Records Start Marker
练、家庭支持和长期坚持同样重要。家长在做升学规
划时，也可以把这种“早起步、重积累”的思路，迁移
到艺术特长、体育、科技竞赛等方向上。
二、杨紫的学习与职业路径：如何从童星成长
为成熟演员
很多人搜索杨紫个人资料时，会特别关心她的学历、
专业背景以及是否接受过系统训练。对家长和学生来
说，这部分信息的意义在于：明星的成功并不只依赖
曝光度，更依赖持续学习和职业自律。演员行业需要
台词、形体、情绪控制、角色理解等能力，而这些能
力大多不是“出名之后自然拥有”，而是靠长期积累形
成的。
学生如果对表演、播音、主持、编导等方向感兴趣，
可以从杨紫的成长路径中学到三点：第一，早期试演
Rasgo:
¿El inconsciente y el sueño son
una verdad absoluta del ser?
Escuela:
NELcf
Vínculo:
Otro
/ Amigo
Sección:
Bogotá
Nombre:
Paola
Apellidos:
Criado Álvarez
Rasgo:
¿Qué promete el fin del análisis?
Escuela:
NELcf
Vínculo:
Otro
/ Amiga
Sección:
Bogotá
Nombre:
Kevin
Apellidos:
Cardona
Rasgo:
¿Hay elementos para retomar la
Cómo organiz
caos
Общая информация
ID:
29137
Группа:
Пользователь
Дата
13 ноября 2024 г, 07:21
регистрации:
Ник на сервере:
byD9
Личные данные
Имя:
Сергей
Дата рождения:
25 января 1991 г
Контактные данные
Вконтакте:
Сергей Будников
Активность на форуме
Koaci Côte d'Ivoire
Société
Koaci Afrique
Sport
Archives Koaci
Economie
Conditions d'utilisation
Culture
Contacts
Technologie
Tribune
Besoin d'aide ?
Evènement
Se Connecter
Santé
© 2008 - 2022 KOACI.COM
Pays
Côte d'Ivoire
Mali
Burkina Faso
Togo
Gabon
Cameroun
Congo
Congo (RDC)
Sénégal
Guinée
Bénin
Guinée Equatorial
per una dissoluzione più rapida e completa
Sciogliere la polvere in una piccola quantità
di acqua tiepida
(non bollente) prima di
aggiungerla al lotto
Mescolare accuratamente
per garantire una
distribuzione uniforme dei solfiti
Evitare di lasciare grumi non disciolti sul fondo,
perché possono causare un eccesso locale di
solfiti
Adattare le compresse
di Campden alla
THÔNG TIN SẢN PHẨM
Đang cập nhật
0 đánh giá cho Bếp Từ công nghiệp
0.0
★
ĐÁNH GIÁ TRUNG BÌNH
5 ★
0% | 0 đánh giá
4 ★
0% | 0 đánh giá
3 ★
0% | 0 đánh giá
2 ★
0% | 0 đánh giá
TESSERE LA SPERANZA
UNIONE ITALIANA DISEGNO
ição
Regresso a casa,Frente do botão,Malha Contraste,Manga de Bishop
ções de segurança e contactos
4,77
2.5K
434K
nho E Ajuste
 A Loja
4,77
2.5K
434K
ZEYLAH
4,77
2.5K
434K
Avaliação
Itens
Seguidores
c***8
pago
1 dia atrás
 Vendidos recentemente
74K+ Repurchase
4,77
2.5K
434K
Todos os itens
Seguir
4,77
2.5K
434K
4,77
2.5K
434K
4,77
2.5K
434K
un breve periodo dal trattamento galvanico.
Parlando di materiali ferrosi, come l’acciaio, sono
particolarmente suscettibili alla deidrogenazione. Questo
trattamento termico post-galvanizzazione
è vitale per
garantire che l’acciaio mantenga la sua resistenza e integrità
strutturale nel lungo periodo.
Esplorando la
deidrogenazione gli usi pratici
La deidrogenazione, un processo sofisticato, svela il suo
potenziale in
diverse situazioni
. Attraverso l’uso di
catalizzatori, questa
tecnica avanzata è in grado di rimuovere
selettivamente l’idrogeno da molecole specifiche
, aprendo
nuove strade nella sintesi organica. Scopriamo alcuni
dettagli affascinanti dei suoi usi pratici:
Records End Marker
What is needed: Every line must be copied exactly as it stands above.

Answer space:
练、家庭支持和长期坚持同样重要。家长在做升学规
划时，也可以把这种“早起步、重积累”的思路，迁移
到艺术特长、体育、科技竞赛等方向上。
二、杨紫的学习与职业路径：如何从童星成长
为成熟演员
很多人搜索杨紫个人资料时，会特别关心她的学历、
专业背景以及是否接受过系统训练。对家长和学生来
说，这部分信息的意义在于：明星的成功并不只依赖
曝光度，更依赖持续学习和职业自律。演员行业需要
台词、形体、情绪控制、角色理解等能力，而这些能
力大多不是“出名之后自然拥有”，而是靠长期积累形
成的。
学生如果对表演、播音、主持、编导等方向感兴趣，
可以从杨紫的成长路径中学到三点：第一，早期试演
Rasgo:
¿El inconsciente y el sueño son
una verdad absoluta del ser?
Escuela:
NELcf
Vínculo:
Otro
/ Amigo
Sección:
Bogotá
Nombre:
Paola
Apellidos:
Criado Álvarez
Rasgo:
¿Qué promete el fin del análisis?
Escuela:
NELcf
Vínculo:
Otro
/ Amiga
Sección:
Bogotá
Nombre:
Kevin
Apellidos:
Cardona
Rasgo:
¿Hay elementos para retomar la
Cómo organiz
caos
Общая информация
ID:
29137
Группа:
Пользователь
Дата
13 ноября 2024 г, 07:21
регистрации:
Ник на сервере:
byD9
Личные данные
Имя:
Сергей
Дата рождения:
25 января 1991 г
Контактные данные
Вконтакте:
Сергей Будников
Активность на форуме
Koaci Côte d'Ivoire
Société
Koaci Afrique
Sport
Archives Koaci
Economie
Conditions d'utilisation
Culture
Contacts
Technologie
Tribune
Besoin d'aide ?
Evènement
Se Connecter
Santé
© 2008 - 2022 KOACI.COM
Pays
Côte d'Ivoire
Mali
Burkina Faso
Togo
Gabon
Cameroun
Congo
Congo (RDC)
Sénégal
Guinée
Bénin
Guinée Equatorial
per una dissoluzione più rapida e completa
Sciogliere la polvere in una piccola quantità
di acqua tiepida
(non bollente) prima di
aggiungerla al lotto
Mescolare accuratamente
per garantire una
distribuzione uniforme dei solfiti
Evitare di lasciare grumi non disciolti sul fondo,
perché possono causare un eccesso locale di
solfiti
Adattare le compresse
di Campden alla
THÔNG TIN SẢN PHẨM
Đang cập nhật
0 đánh giá cho Bếp Từ công nghiệp
0.0
★
ĐÁNH GIÁ TRUNG BÌNH
5 ★
0% | 0 đánh giá
4 ★
0% | 0 đánh giá
3 ★
0% | 0 đánh giá
2 ★
0% | 0 đánh giá
TESSERE LA SPERANZA
UNIONE ITALIANA DISEGNO
ição
Regresso a casa,Frente do botão,Malha Contraste,Manga de Bishop
ções de segurança e contactos
4,77
2.5K
434K
nho E Ajuste
 A Loja
4,77
2.5K
434K
ZEYLAH
4,77
2.5K
434K
Avaliação
Itens
Seguidores
c***8
pago
1 dia atrás
 Vendidos recentemente
74K+ Repurchase
4,77
2.5K
434K
Todos os itens
Seguir
4,77
2.5K
434K
4,77
2.5K
434K
4,77
2.5K
434K
un breve periodo dal trattamento galvanico.
Parlando di materiali ferrosi, come l’acciaio, sono
particolarmente suscettibili alla deidrogenazione. Questo
trattamento termico post-galvanizzazione
è vitale per
garantire che l’acciaio mantenga la sua resistenza e integrità
strutturale nel lungo periodo.
Esplorando la
deidrogenazione gli usi pratici
La deidrogenazione, un processo sofisticato, svela il suo
potenziale in
diverse situazioni
. Attraverso l’uso di
catalizzatori, questa
tecnica avanzata è in grado di rimuovere
selettivamente l’idrogeno da molecole specifiche
, aprendo
nuove strade nella sintesi organica. Scopriamo alcuni
dettagli affascinanti dei suoi usi pratici:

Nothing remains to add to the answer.